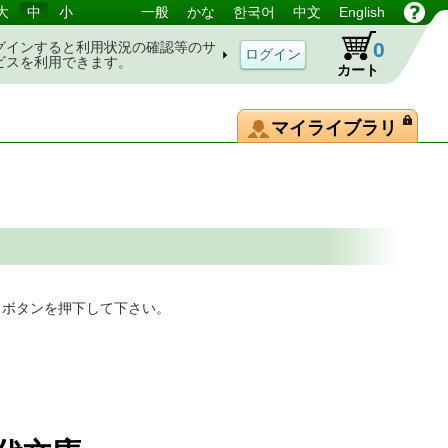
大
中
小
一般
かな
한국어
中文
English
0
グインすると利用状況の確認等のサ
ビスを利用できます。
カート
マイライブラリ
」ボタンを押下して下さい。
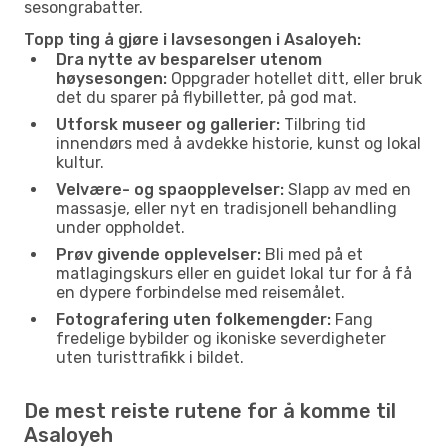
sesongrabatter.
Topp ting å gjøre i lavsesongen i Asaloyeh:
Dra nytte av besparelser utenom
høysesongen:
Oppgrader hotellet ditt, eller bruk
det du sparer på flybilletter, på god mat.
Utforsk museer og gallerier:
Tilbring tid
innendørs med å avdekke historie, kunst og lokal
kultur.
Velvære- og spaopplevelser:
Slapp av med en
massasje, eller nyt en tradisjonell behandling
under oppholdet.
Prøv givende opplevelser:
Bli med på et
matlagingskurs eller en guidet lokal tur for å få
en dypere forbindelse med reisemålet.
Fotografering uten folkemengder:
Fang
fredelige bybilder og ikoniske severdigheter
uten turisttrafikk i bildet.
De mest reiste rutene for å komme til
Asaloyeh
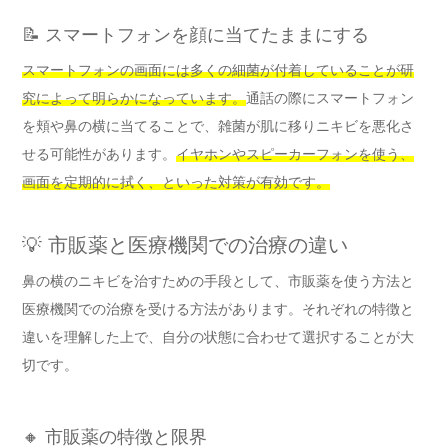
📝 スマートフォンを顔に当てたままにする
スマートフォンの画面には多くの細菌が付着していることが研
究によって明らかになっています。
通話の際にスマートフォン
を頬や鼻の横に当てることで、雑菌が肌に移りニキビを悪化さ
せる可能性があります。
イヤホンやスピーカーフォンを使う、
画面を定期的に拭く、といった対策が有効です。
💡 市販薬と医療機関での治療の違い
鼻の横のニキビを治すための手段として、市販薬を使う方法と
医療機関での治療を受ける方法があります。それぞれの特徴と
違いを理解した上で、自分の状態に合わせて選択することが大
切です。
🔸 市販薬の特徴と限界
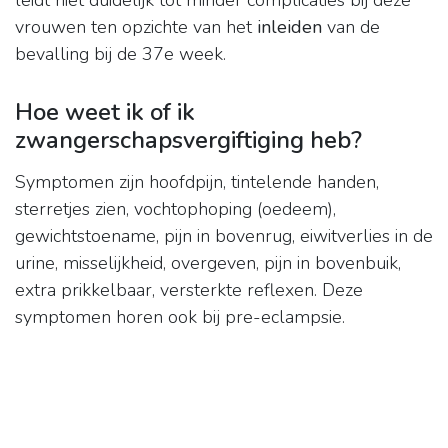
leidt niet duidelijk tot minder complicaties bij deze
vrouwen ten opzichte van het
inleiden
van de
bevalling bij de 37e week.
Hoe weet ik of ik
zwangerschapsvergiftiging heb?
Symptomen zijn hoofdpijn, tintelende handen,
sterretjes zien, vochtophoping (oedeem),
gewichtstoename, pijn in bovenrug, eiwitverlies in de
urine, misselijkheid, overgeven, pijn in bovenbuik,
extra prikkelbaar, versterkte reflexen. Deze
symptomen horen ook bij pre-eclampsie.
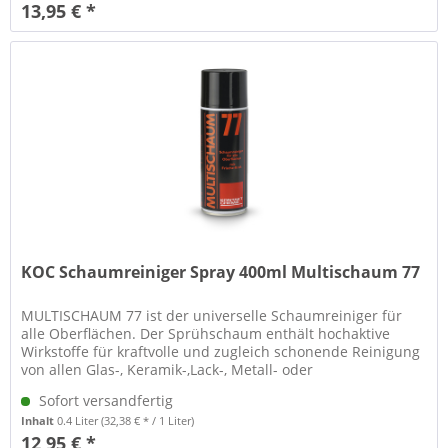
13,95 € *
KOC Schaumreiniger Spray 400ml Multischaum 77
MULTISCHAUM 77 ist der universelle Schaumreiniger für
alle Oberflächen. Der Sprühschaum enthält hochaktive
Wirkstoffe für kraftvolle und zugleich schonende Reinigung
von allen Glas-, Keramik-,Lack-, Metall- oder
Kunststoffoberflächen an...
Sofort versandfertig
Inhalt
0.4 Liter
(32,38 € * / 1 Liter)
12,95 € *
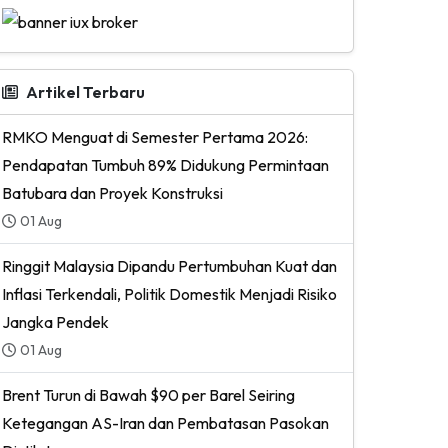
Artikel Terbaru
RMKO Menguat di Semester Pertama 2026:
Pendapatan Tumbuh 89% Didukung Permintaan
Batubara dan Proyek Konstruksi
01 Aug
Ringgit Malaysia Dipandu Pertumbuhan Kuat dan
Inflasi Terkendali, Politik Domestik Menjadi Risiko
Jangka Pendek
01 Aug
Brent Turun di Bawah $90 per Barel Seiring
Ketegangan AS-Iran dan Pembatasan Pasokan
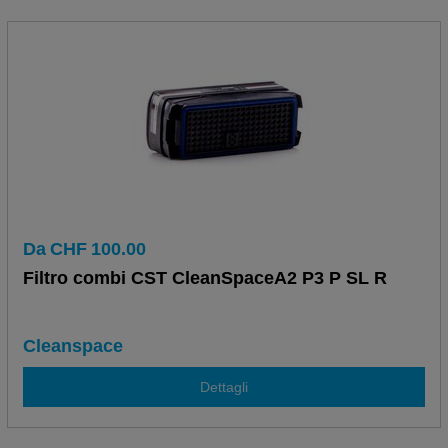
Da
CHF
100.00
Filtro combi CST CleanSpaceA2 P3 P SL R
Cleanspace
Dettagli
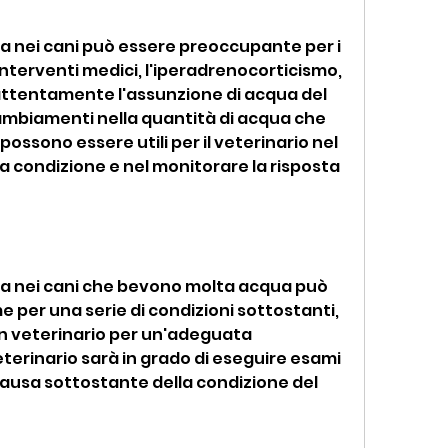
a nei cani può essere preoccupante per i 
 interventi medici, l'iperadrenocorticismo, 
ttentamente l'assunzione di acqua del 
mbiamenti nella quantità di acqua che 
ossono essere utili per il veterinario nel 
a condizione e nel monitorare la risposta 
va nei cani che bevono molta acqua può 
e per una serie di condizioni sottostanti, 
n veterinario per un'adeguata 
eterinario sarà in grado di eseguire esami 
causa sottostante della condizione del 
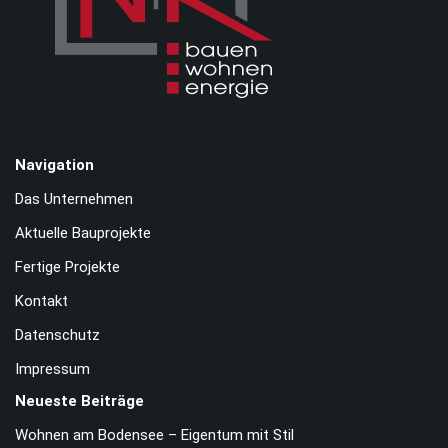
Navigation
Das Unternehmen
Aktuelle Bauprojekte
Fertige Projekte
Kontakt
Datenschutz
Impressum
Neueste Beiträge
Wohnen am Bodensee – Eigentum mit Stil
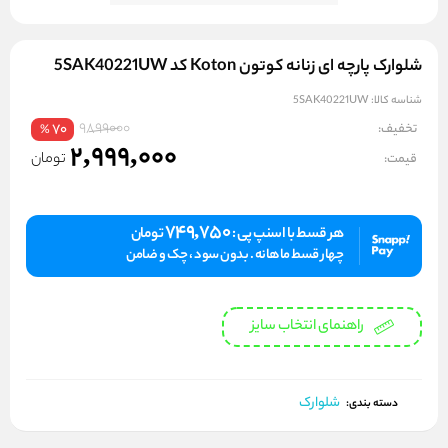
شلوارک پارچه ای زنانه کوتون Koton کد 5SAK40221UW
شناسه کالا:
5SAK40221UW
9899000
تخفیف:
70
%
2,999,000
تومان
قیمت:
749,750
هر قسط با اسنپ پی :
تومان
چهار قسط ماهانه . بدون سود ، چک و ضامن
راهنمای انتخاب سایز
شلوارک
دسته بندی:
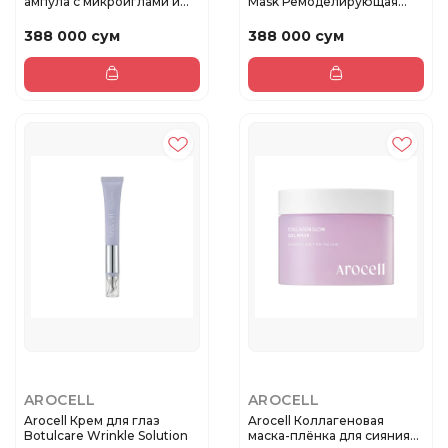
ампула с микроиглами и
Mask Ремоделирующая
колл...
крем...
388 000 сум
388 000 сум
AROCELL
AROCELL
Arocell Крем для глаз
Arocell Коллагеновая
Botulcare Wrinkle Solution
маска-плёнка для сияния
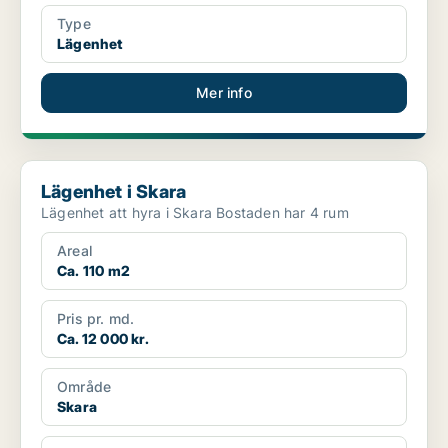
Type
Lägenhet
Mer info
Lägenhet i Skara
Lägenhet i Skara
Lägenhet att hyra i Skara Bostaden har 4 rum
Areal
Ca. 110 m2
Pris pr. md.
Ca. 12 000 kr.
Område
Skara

* Task requirements *
Check each line above for "eller" and return the ones that have it.

* Your response *
Oppgrader hotellet ditt, eller bruk
massasje, eller nyt en tradisjonell behandling
matlagingskurs eller en guidet lokal tur for å få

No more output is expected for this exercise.